Work references forward
Use the citation databases to see what's been done which builds on stuff you've read and found interesting; scan it to see which parts of it might be useful to you. — Now would be a good time to check out Mathematical Reviews, if you haven't already. It exclusively publishes short summaries and critiques of papers in other journals and books, explaining their contribution and their connection to the rest of the literature, and providing, on the website, really outstanding linkage.
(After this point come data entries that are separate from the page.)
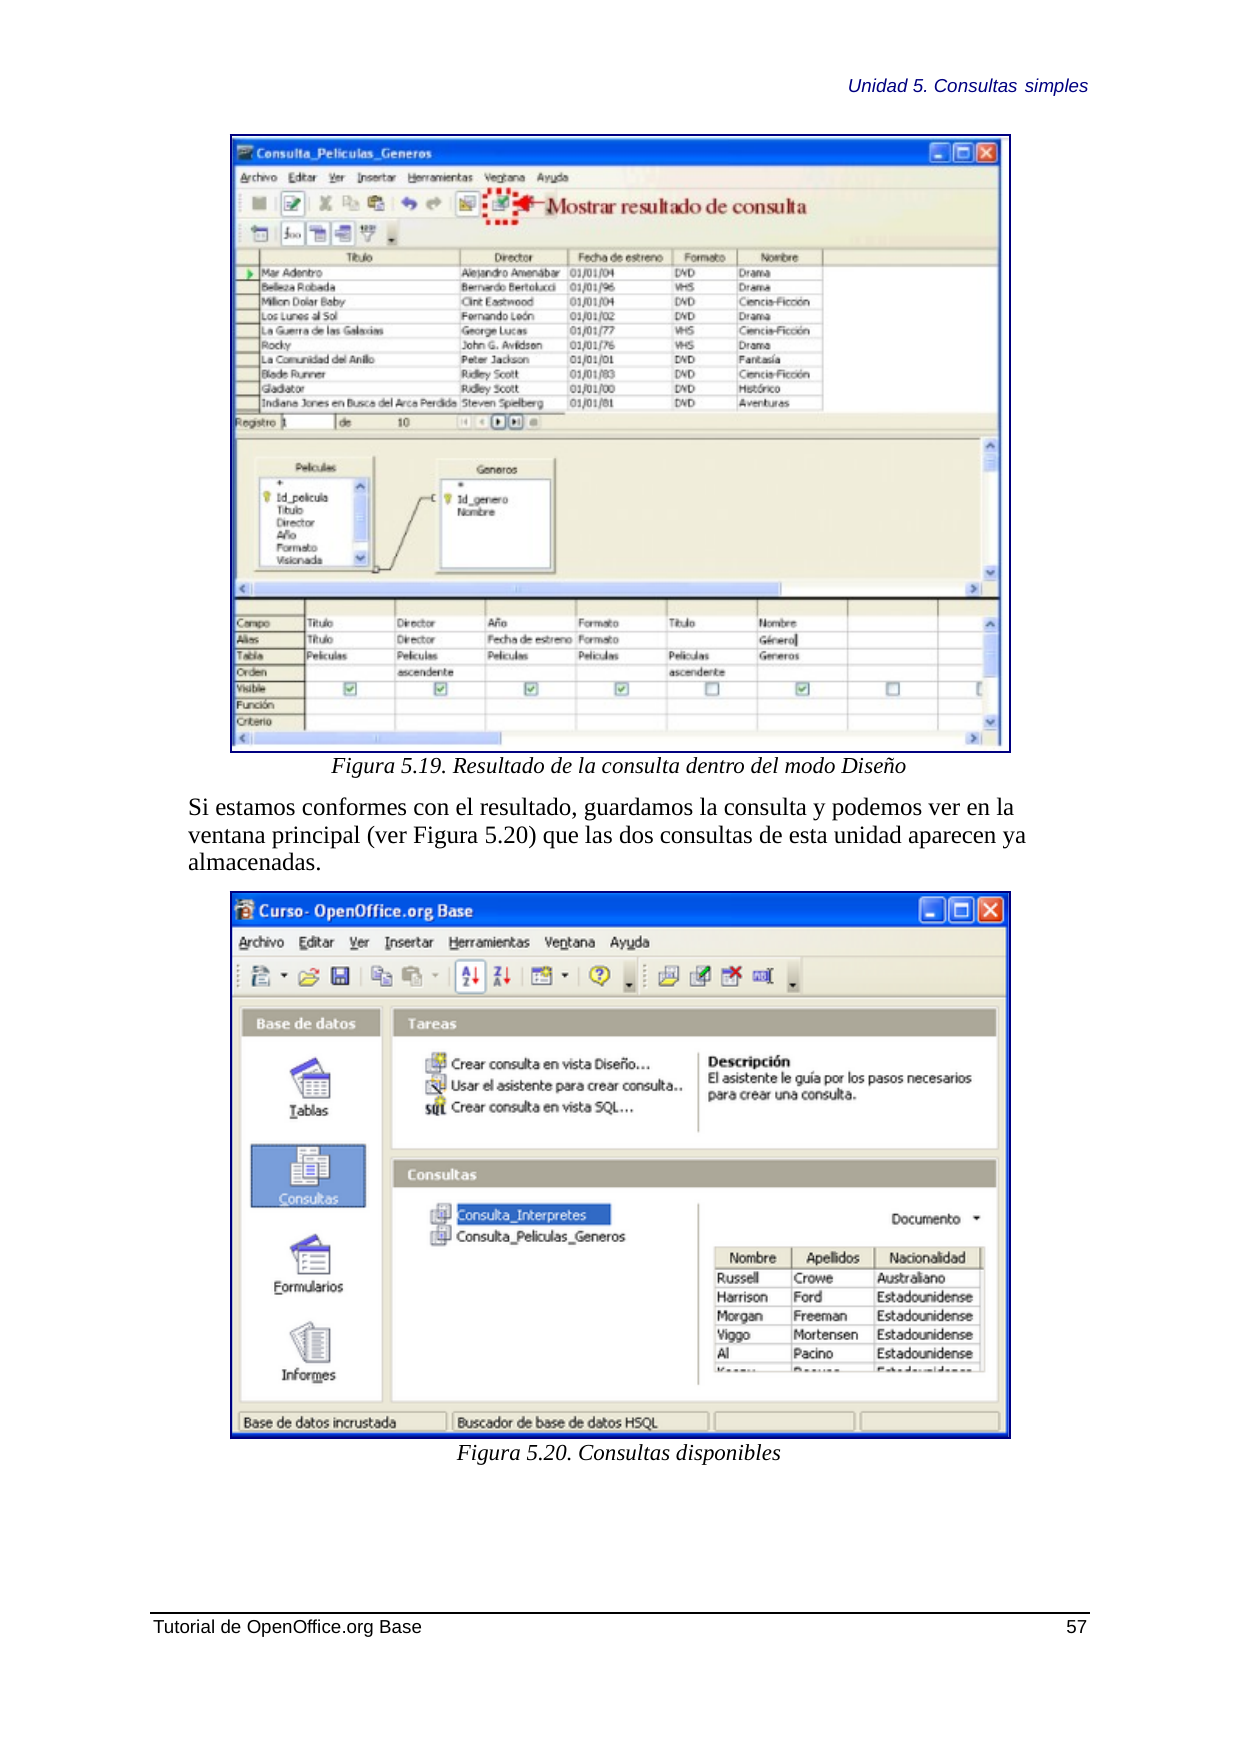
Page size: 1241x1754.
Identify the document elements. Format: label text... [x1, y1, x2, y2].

picture [232, 893, 1009, 1437]
text Figura 5.20. Consultas disponibles [150, 891, 1090, 1465]
text Figura 5.19. Resultado de la consulta dentro del modo Diseño [150, 134, 1090, 778]
picture [232, 136, 1009, 751]
text Si estamos conformes con el resultado, guardamos la consulta y podemos ver en la ventana principal (ver Figura 5.20) que las dos consultas de esta unidad aparecen ya almacenadas. [188, 793, 1090, 876]
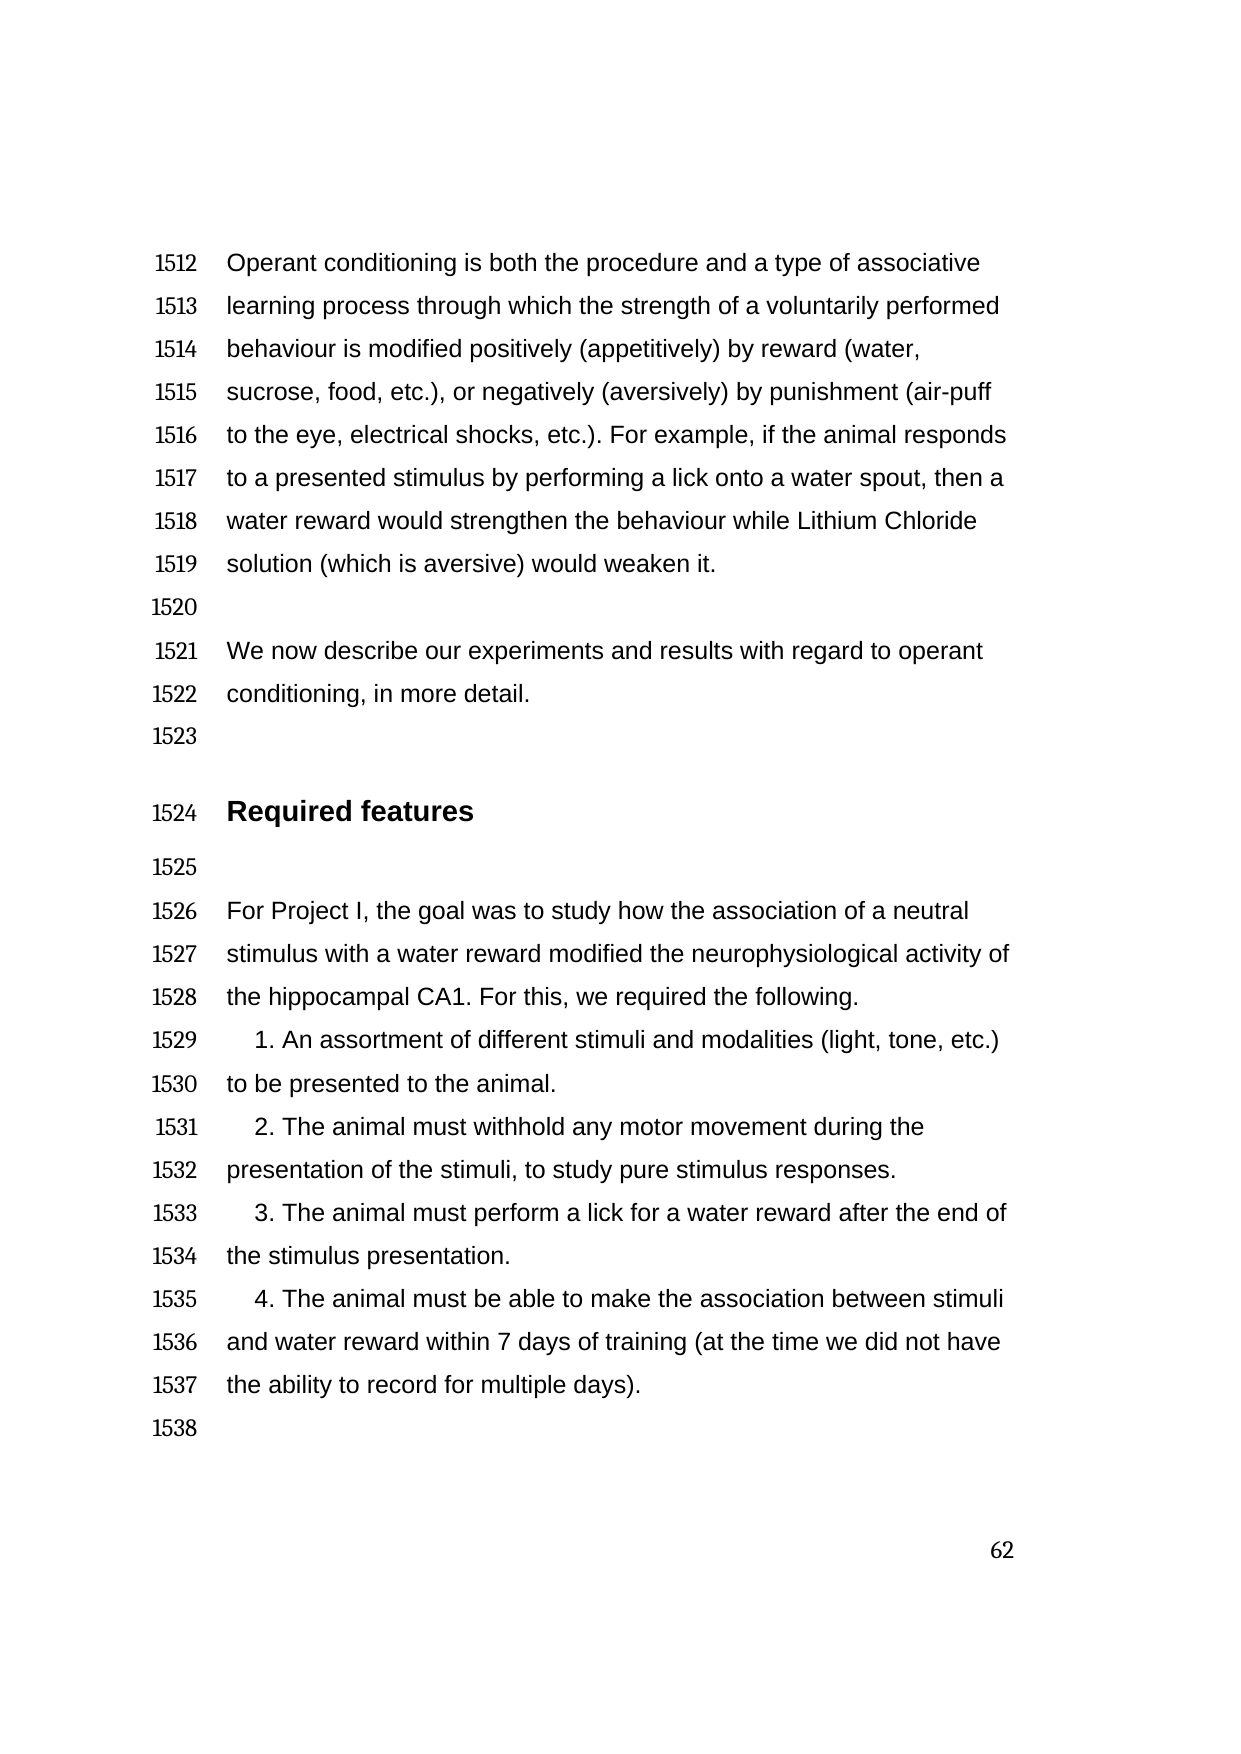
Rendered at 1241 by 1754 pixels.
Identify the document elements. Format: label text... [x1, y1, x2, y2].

text 4. The animal must be able to make the association between stimuli and water reward within 7 days of training (at the time we did not have the ability to record for multiple days). [226, 1284, 1014, 1399]
text 3. The animal must perform a lick for a water reward after the end of the stimulus presentation. [226, 1198, 1014, 1270]
subtitle Required features [226, 794, 1014, 828]
text For Project I, the goal was to study how the association of a neutral stimulus with a water reward modified the neurophysiological activity of the hippocampal CA1. For this, we required the following. [226, 896, 1014, 1011]
text Operant conditioning is both the procedure and a type of associative learning process through which the strength of a voluntarily performed behaviour is modified positively (appetitively) by reward (water, sucrose, food, etc.), or negatively (aversively) by punishment (air-puff to the eye, electrical shocks, etc.). For example, if the animal responds to a presented stimulus by performing a lick onto a water spout, then a water reward would strengthen the behaviour while Lithium Chloride solution (which is aversive) would weaken it. [226, 248, 1014, 578]
text 1. An assortment of different stimuli and modalities (light, tone, etc.) to be presented to the animal. [226, 1025, 1014, 1097]
text We now describe our experiments and results with regard to operant conditioning, in more detail. [226, 636, 1014, 708]
text 2. The animal must withhold any motor movement during the presentation of the stimuli, to study pure stimulus responses. [226, 1112, 1014, 1183]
It's most useful for work which is of mathematical interest (as the name suggests), so better for say theoretical statistics than really applied papers, but definitely worth exploring.
Expect to have to keep reading
You should identify the journals which publish relevant work — they're the ones you're seeing the most citations to — and start getting their tables of contents in electronic form, if you're not already. (Basically all journals now offer alerting e-mails, and most have RSS feeds, if you use those.) Likewise, sign up for alerts from, the preprint server. (Actually, you should plan to post your papers, once they are written, to Spend a little time keeping up with these. (It's easy to spend too much, which brings me to the the next point.)
Filter ruthlessly
Almost all academic work you run across will be completely irrelevant (and/or hopelessly bad). You need to develop skill in triage: stopping with the title (and/or authors); stopping with the abstract; stopping with the introduction; stopping with the conclusion; stopping with a skim over the paper. Only a tiny fraction of papers will be worth reading in depth.
Track references
Develop a system for keeping track of bibliographic information, both for things you have read and might use, and for things which look like they might be interesting one day.

Reading More

Kieran Healy's Choosing Your Workflow Applications, but requires two caveats: some of the advice is targeted as social scientists rather than statisticians, and under no circumstances should you ever write a paper in Word. (Really, nothing should ever be written in Word, but the larger battle was lost long ago, alas.)

I also strongly, strongly, strongly recommend reading Herbert Simon's The Sciences of the Artificial; the connection should be clear by the time you're done.